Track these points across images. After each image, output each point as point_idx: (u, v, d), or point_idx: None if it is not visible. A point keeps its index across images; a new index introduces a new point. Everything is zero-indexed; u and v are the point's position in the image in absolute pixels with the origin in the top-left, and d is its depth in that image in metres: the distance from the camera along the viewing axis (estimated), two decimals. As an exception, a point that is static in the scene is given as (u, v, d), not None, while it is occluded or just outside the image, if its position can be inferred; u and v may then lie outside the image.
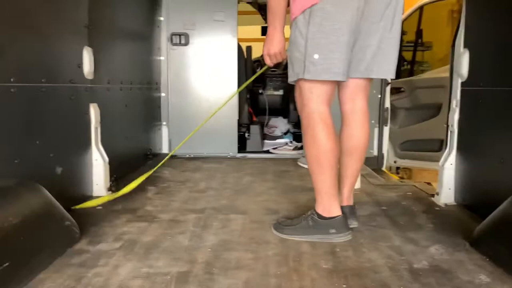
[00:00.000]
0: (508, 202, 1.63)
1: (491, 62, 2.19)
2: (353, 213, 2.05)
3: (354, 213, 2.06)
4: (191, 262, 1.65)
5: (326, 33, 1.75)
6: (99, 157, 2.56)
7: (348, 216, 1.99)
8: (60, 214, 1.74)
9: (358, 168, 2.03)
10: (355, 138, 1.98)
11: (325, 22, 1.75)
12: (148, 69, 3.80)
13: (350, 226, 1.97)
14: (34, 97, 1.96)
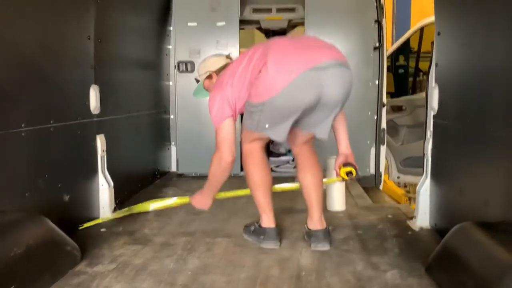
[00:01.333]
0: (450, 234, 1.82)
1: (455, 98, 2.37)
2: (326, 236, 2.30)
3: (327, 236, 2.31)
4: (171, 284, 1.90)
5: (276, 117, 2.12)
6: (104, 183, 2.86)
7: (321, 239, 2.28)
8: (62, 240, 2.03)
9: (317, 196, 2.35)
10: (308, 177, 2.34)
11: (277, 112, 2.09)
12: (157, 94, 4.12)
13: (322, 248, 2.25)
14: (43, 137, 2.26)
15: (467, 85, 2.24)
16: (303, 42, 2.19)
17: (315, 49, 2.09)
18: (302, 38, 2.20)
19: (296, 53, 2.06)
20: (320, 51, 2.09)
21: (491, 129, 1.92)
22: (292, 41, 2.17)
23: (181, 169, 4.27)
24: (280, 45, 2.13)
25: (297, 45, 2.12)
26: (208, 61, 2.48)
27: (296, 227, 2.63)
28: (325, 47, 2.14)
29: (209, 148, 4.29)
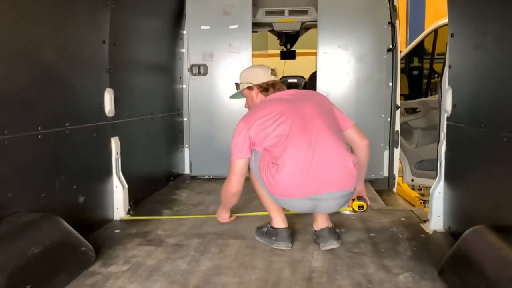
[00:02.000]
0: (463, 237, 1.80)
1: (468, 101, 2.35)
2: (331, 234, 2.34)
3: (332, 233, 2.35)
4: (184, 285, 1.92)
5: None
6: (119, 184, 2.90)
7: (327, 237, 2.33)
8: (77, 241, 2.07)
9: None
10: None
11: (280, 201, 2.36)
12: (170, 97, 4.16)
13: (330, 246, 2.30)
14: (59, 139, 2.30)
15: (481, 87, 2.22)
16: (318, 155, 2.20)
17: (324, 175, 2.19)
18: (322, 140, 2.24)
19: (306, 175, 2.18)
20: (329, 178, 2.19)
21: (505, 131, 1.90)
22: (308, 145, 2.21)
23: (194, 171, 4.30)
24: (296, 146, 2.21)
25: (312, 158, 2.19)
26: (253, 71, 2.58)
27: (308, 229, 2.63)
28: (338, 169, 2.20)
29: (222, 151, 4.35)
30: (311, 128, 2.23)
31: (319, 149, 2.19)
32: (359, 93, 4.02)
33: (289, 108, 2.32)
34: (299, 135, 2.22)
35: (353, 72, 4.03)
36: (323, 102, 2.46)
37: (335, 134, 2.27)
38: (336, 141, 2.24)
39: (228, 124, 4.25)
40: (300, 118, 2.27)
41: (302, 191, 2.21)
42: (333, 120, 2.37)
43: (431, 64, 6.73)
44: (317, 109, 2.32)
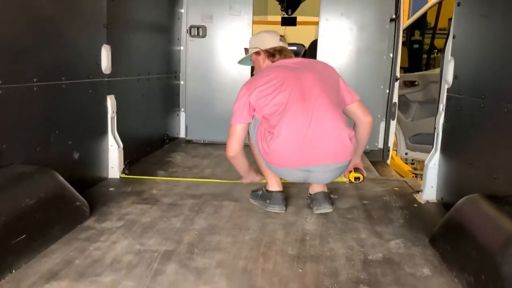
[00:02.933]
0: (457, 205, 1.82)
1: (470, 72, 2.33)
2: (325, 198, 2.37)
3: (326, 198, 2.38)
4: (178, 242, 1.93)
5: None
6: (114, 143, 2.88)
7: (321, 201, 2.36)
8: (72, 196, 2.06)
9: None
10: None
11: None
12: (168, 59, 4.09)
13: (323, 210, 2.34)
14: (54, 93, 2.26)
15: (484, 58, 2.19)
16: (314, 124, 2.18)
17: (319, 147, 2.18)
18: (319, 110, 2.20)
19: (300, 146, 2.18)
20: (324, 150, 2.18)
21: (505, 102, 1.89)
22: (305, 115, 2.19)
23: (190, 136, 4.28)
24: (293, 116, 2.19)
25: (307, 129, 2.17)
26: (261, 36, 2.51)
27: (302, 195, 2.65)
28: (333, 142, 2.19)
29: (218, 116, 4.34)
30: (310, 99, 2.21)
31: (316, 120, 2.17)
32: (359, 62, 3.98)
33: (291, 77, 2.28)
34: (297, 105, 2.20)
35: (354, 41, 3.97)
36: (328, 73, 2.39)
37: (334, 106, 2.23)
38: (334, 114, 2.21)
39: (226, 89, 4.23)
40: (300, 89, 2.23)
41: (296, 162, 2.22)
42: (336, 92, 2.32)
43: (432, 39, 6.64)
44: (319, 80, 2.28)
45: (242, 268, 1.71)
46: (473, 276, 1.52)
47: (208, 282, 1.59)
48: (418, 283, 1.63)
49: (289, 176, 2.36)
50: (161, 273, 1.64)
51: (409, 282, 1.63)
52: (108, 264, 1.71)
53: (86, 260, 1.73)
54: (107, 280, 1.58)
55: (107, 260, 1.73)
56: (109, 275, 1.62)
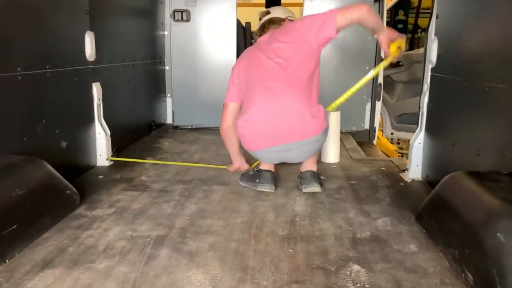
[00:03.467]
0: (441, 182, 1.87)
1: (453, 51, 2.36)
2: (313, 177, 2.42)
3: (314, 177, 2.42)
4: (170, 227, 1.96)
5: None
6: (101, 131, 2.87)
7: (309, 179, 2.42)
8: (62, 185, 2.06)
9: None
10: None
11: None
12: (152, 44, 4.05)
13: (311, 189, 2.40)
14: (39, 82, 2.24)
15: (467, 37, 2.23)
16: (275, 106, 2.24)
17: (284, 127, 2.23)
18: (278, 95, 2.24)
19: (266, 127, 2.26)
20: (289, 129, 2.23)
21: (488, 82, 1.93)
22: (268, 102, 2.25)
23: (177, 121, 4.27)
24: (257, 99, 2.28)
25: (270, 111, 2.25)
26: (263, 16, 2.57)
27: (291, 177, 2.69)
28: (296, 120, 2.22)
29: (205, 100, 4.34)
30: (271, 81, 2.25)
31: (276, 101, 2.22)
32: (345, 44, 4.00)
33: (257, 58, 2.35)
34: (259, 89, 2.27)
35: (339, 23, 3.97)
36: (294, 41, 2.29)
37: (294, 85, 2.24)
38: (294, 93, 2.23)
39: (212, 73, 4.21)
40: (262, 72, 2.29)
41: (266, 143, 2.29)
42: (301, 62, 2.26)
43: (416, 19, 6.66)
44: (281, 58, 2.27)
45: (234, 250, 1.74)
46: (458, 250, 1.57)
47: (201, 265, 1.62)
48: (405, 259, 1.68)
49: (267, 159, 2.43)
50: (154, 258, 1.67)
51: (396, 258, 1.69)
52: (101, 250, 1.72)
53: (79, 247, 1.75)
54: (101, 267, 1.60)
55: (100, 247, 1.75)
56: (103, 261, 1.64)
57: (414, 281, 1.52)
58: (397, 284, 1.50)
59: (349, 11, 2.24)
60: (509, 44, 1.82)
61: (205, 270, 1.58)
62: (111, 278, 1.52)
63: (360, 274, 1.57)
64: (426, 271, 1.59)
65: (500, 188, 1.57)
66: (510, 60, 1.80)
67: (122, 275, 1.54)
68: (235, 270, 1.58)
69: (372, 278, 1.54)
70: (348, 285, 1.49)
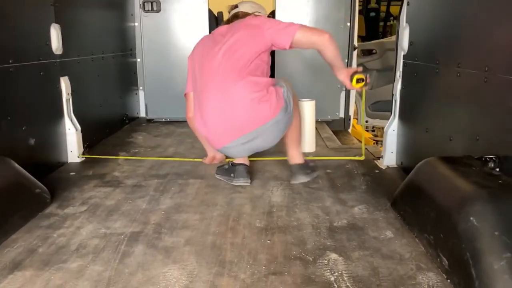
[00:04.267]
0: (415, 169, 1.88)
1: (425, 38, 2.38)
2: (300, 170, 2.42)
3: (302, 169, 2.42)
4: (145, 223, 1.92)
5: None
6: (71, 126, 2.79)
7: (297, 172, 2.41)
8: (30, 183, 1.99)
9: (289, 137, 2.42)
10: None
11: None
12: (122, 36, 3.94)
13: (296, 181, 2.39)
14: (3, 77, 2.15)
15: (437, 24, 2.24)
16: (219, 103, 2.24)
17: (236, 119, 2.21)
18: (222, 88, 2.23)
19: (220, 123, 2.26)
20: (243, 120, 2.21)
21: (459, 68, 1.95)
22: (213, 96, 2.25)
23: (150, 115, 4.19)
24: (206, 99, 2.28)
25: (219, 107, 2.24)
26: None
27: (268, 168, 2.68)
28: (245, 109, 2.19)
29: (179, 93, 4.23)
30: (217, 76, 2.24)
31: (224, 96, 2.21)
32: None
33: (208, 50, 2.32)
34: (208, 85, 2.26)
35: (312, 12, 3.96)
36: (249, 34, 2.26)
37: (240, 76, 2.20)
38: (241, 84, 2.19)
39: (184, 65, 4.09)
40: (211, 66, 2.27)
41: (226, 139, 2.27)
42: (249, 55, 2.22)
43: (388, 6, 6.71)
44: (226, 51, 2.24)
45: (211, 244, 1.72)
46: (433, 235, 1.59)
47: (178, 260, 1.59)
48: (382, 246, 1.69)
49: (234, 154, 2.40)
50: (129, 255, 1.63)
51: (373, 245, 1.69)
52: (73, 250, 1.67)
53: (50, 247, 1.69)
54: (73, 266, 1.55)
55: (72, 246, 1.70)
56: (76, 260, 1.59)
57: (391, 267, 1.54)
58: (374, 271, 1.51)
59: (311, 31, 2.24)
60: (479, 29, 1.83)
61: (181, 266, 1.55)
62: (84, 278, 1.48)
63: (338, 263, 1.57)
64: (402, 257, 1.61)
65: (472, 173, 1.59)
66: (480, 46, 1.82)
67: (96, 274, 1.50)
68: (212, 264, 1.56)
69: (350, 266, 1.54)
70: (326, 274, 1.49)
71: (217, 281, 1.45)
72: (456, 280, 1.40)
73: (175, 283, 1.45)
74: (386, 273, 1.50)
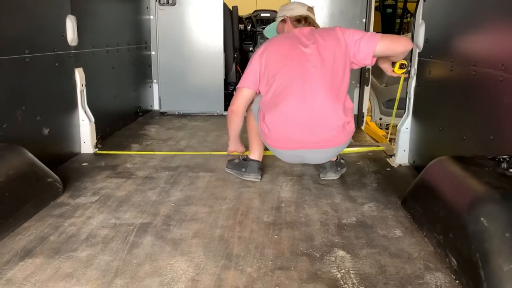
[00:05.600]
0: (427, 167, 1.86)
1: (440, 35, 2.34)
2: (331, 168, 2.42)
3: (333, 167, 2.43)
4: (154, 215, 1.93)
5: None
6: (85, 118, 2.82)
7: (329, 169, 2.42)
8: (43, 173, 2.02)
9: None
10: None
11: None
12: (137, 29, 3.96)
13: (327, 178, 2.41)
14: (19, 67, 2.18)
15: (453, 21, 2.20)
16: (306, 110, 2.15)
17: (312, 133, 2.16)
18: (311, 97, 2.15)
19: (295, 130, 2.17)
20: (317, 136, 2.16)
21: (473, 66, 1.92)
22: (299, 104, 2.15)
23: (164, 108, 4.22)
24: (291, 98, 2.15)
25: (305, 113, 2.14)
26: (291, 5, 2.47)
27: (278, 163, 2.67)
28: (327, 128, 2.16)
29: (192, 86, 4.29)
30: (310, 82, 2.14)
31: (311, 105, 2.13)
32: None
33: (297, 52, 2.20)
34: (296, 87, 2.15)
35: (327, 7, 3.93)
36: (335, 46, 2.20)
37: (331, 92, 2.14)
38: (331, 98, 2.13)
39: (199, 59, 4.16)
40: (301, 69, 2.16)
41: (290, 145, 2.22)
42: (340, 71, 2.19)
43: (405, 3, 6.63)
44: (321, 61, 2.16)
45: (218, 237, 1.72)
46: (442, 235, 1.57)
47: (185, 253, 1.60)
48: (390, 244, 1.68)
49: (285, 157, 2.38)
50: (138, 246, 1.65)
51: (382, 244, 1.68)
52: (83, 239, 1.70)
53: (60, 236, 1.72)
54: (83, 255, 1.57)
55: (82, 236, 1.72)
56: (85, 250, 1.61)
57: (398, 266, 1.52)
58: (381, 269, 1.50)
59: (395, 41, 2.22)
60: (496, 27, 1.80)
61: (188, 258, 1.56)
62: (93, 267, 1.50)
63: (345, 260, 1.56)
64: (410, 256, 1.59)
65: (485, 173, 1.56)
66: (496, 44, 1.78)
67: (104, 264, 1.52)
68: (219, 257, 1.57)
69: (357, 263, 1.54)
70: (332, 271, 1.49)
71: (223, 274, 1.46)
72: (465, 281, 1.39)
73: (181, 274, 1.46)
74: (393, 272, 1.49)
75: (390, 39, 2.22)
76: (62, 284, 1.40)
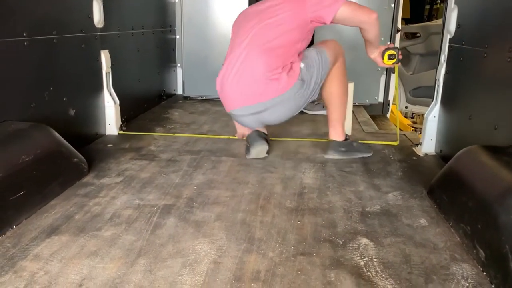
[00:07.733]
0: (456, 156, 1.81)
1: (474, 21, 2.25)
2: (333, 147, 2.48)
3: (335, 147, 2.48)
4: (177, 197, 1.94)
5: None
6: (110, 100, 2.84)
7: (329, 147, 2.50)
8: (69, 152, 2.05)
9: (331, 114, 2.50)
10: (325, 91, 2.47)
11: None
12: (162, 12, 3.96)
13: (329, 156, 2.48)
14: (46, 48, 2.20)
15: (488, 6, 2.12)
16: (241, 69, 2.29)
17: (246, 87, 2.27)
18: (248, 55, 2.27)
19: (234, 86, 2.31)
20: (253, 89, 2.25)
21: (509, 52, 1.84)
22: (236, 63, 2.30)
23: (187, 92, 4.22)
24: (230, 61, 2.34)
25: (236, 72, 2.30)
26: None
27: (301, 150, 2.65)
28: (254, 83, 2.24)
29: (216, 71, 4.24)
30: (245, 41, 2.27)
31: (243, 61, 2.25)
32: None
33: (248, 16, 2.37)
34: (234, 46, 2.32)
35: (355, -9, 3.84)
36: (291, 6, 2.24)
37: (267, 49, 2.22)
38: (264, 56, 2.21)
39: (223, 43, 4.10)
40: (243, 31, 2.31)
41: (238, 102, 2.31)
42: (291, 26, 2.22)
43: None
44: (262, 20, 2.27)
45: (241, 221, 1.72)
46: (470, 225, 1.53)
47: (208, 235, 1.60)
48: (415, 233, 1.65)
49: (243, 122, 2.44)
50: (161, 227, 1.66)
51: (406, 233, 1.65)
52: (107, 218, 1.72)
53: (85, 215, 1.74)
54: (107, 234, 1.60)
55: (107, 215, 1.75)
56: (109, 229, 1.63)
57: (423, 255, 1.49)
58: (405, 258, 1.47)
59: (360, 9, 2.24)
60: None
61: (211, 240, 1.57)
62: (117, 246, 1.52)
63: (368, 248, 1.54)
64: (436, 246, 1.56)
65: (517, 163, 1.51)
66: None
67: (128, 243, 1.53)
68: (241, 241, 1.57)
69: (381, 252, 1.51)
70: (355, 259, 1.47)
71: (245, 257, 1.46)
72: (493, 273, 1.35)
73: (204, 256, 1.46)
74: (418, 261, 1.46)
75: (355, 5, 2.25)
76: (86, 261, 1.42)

==

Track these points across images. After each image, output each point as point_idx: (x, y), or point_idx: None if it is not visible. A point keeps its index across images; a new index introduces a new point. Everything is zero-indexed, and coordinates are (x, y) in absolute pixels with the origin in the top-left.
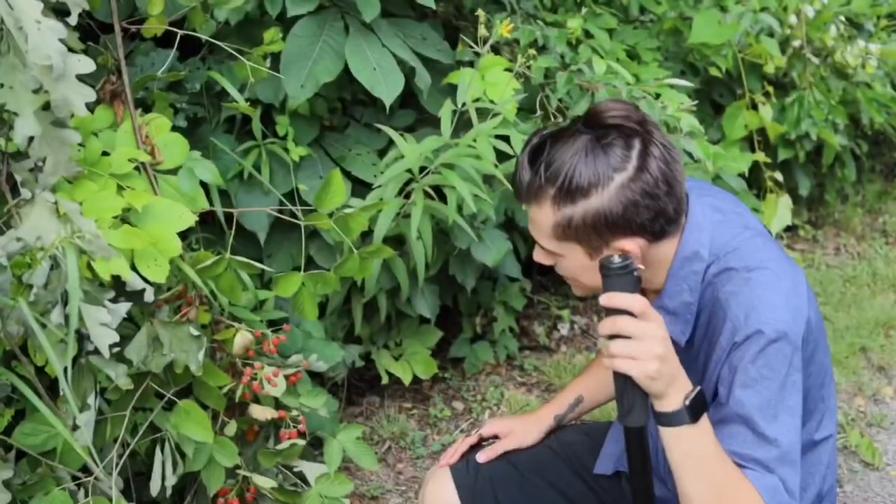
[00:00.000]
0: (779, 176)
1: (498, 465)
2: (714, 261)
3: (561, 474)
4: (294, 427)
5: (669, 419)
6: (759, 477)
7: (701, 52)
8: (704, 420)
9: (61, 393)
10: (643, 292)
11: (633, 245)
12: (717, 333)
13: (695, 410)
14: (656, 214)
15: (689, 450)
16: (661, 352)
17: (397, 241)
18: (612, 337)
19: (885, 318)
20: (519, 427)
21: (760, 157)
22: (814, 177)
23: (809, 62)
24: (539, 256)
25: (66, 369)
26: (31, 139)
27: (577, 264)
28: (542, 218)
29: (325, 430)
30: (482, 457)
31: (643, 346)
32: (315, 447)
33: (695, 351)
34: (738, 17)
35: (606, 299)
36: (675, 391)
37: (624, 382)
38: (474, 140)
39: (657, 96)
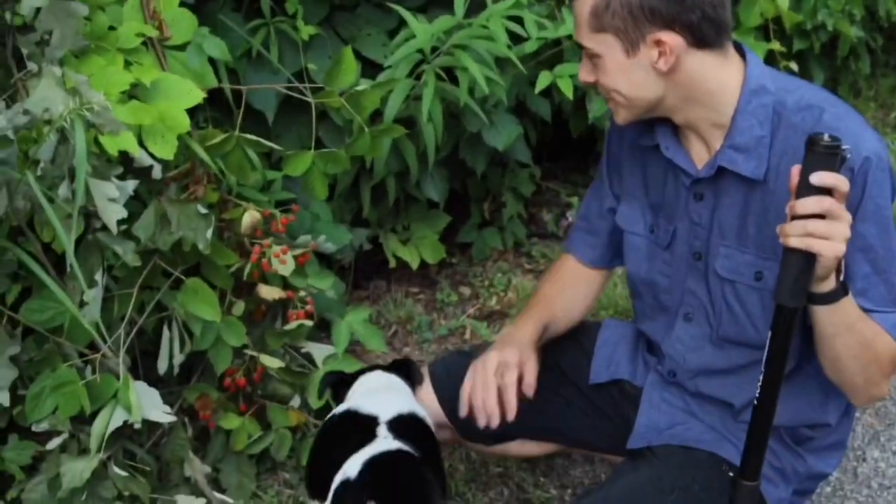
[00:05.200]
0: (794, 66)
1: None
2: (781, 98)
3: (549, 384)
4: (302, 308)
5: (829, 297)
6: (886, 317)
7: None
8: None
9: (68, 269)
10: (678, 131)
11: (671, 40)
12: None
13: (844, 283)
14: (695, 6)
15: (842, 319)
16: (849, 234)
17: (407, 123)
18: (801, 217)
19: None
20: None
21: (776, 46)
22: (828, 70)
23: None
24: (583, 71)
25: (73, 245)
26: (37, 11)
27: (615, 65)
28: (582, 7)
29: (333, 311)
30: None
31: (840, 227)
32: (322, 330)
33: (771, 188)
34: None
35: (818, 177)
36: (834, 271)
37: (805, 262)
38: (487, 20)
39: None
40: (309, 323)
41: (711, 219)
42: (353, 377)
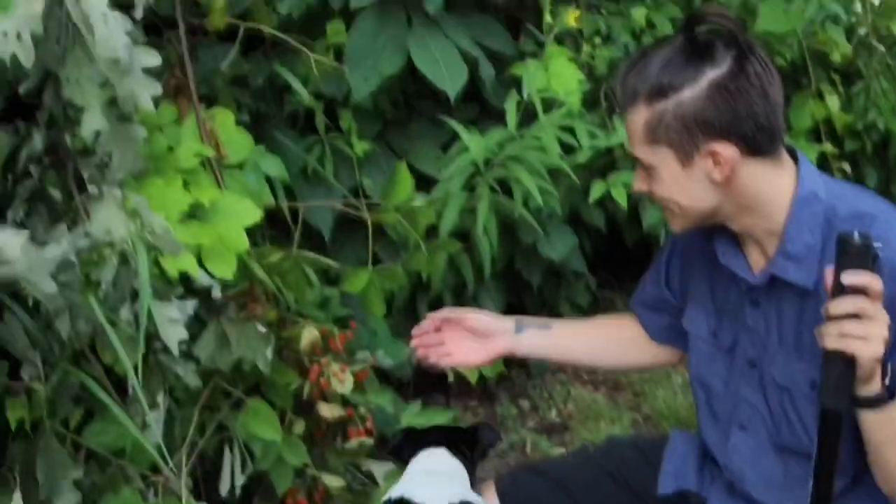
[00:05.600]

* * *

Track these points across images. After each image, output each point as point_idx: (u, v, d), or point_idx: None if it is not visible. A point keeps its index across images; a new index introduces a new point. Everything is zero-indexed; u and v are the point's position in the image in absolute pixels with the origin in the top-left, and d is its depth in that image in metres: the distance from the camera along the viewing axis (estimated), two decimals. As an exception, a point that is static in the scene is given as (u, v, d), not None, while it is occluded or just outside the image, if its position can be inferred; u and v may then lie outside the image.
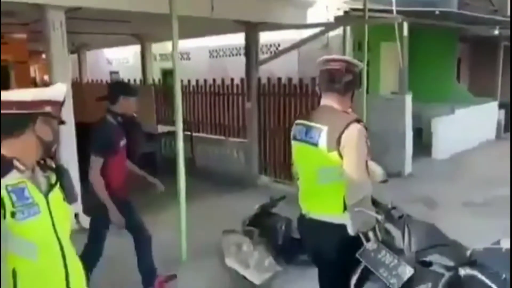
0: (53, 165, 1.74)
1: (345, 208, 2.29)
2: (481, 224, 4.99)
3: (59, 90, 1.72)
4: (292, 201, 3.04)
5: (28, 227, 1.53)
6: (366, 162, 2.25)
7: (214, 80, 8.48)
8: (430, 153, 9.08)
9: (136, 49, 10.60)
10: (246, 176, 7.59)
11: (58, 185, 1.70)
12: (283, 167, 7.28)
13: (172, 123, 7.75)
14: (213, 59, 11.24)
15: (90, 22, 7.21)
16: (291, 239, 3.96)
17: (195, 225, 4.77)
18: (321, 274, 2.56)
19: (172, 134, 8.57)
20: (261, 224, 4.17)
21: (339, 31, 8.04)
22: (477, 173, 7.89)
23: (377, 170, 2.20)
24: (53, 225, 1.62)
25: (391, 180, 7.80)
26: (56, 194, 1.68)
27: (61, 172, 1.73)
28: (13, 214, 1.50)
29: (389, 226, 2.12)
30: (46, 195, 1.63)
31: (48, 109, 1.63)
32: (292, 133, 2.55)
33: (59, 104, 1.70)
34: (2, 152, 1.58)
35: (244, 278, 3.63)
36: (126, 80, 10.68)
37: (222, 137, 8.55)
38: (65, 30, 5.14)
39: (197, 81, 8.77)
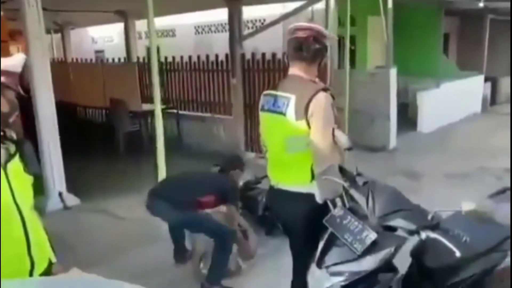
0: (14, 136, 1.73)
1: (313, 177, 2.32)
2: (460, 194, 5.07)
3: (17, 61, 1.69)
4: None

=== THE TASK ===
Please copy, exactly and with nothing else, the lines above beginning at the line that has "22: (268, 102, 2.25)" and ending with the line that has "59: (349, 11, 2.24)".

=== WRITTEN ANSWER ===
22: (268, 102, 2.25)
23: (177, 121, 4.27)
24: (257, 99, 2.28)
25: (270, 111, 2.25)
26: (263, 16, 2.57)
27: (291, 177, 2.69)
28: (296, 120, 2.22)
29: (205, 100, 4.34)
30: (271, 81, 2.25)
31: (276, 101, 2.22)
32: (345, 44, 4.00)
33: (257, 58, 2.35)
34: (259, 89, 2.27)
35: (339, 23, 3.97)
36: (294, 41, 2.29)
37: (294, 85, 2.24)
38: (294, 93, 2.23)
39: (212, 73, 4.21)
40: (262, 72, 2.29)
41: (266, 143, 2.29)
42: (301, 62, 2.26)
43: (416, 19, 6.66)
44: (281, 58, 2.27)
45: (234, 250, 1.74)
46: (458, 250, 1.57)
47: (201, 265, 1.62)
48: (405, 259, 1.68)
49: (267, 159, 2.43)
50: (154, 258, 1.67)
51: (396, 258, 1.69)
52: (101, 250, 1.72)
53: (79, 247, 1.75)
54: (101, 267, 1.60)
55: (100, 247, 1.75)
56: (103, 261, 1.64)
57: (414, 281, 1.52)
58: (397, 284, 1.50)
59: (349, 11, 2.24)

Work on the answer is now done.